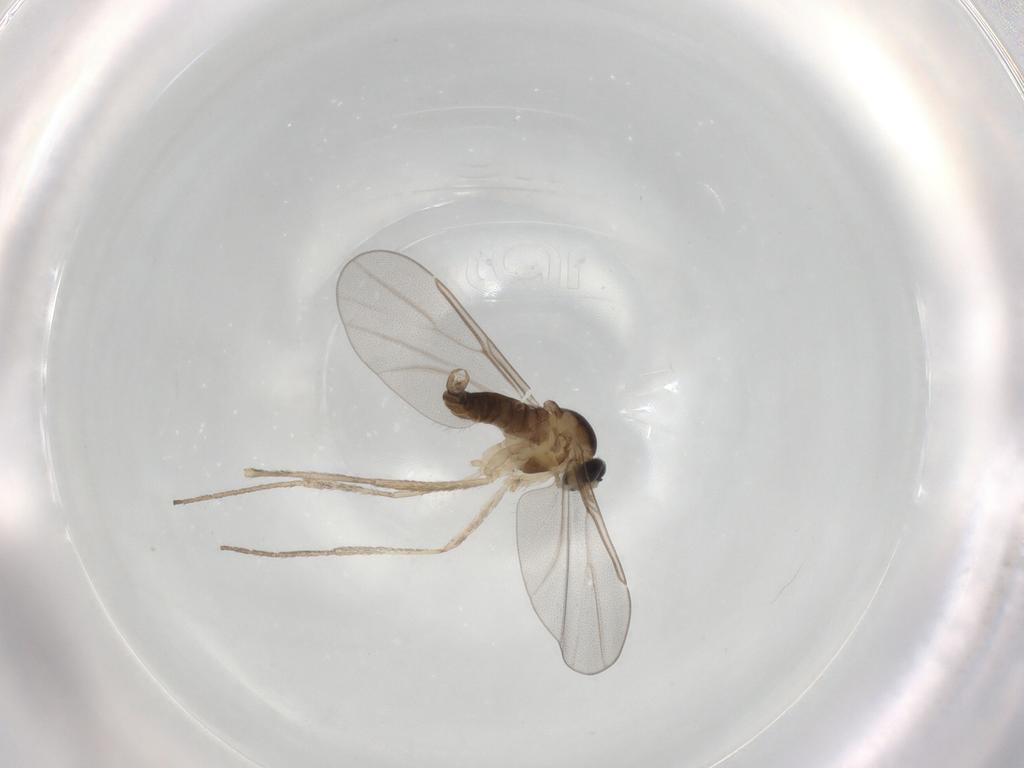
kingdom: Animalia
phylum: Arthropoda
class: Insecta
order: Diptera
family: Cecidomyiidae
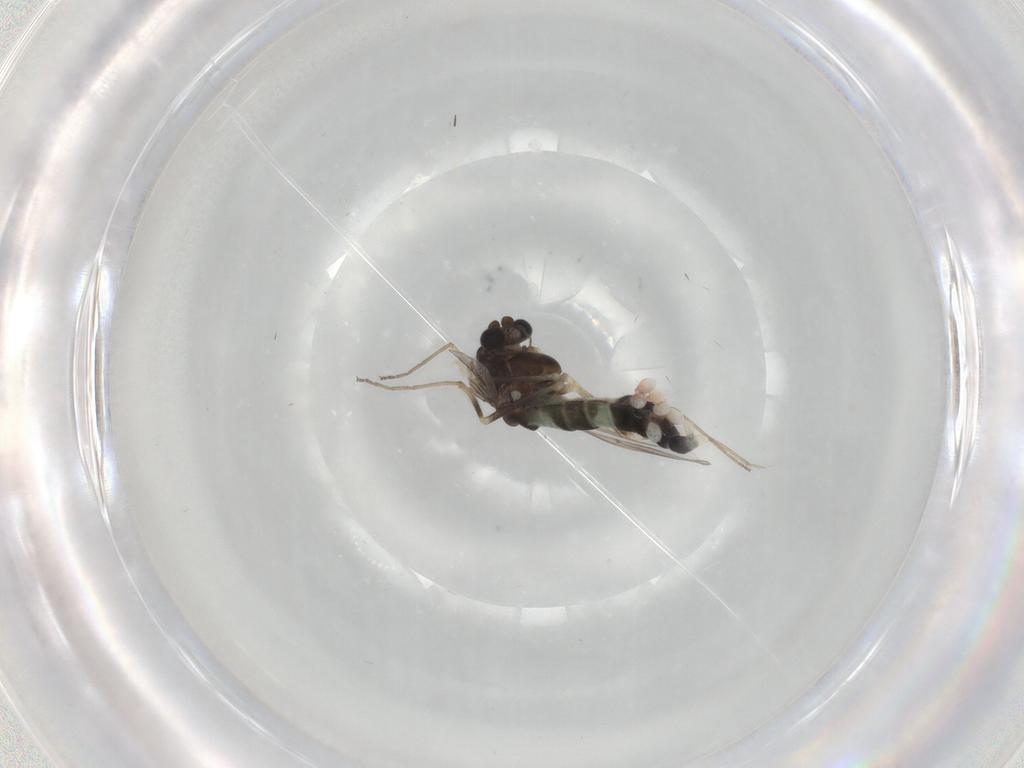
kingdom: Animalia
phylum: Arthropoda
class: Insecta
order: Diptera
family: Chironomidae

▶ _Your goal_
Repeat every text line of the data above without any change, and leave the pictures out of your answer.

▶ _Response below_
kingdom: Animalia
phylum: Arthropoda
class: Insecta
order: Diptera
family: Cecidomyiidae
kingdom: Animalia
phylum: Arthropoda
class: Insecta
order: Diptera
family: Chironomidae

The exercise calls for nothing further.